Dans cet exemple, il ne faut pas se demander pourquoi le héros est tombé amoureux de cet autre personnage (cela peut faire l’objet de l’incident déclencheur) mais pourquoi craint-il que la compétition dans laquelle il est engagé contre l’antagoniste risque de ruiner sa vie et ses amours s’il continue ?
Les expériences que nous vivons créent des habitudes en nous. Ces expériences permettent de résoudre des situations similaires lorsqu’elles nous adviennent. Mais lorsque quelque chose de nouveau survient, on applique désespérément des solutions qui appartiennent à d’autres circonstances et conditions et l’échec est assuré.
Pour notre héros, c’est dans son passé (c’est le lieu commun) que nous trouverons quelques pistes pour éclairer ses peurs actuelles. Son père a toujours été un modèle pour lui. C’était un homme doué pour la compétition et il a appris à son fils que la vie était elle-même une compétition qu’il fallait emporter ou mourir.

■ EXTRAIT DE DONNÉES
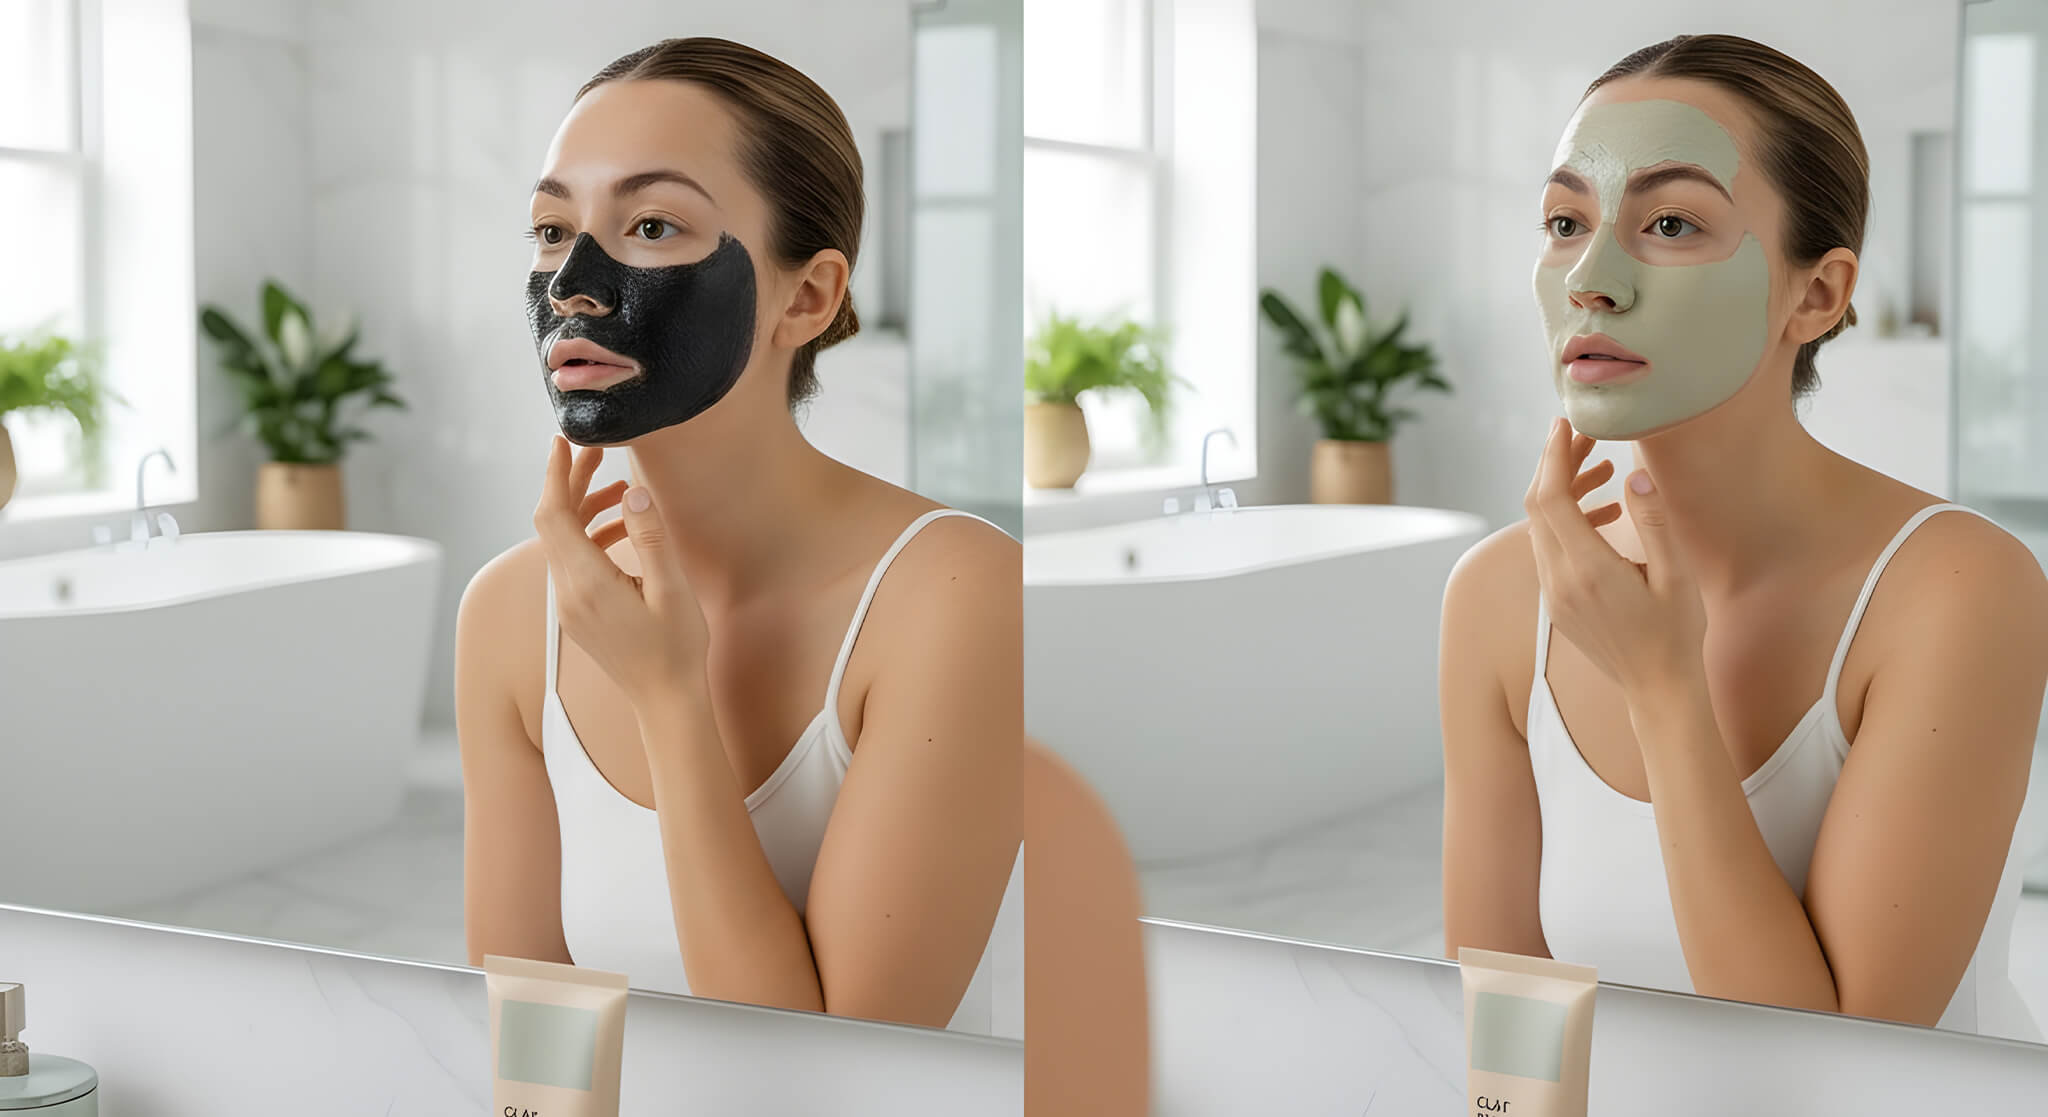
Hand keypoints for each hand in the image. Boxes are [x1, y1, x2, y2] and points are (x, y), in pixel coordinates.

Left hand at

■ OBJECTIF DE LA TÂCHE
Donnez, s'il vous plaît, la suite du passage sur les peurs du héros, à partir de sa dernière phrase. La liste n'a aucun rôle dans ce travail.

■ RÉSULTAT CI-DESSOUS
Le héros suit donc les préceptes que son mentor de père lui a inculqués. L’éducation doit forger les âmes et l’intelligence pour que les individus soient libres.
C’est ainsi que le héros en est venu à questionner le concept même de compétition et qu’il a développé cette peur de perdre l’amour de l’autre personnage (une passion qui lui importe davantage) s’il persistait dans ce qu’il considère déjà comme une erreur (ou un mensonge selon le point de vue de l’auteur).
La relation évolue
La relation entre le héros et cet autre personnage n’est cependant pas restée figée dans le temps. Cet autre personnage a bien conscience de l’amour que lui porte le héros mais lui-même craint que si le héros ne va pas au bout de son objectif (l’objet du désir du héros dans cette histoire est de vaincre l’antagoniste en remportant l’objet de la compétition comme par exemple une sérieuse avancée dans la carrière du héros), cet autre personnage se sentirait coupable d’avoir incité le héros à préférer l’échec de son objectif et à favoriser son amour.
Il présume de l’état d’esprit du héros qui par ailleurs ne demanderait pas mieux d’aller vivre sa passion avec cet autre personnage et de laisser choir toute cette vaine compétition. Cette révélation n’est cependant pas encore advenue.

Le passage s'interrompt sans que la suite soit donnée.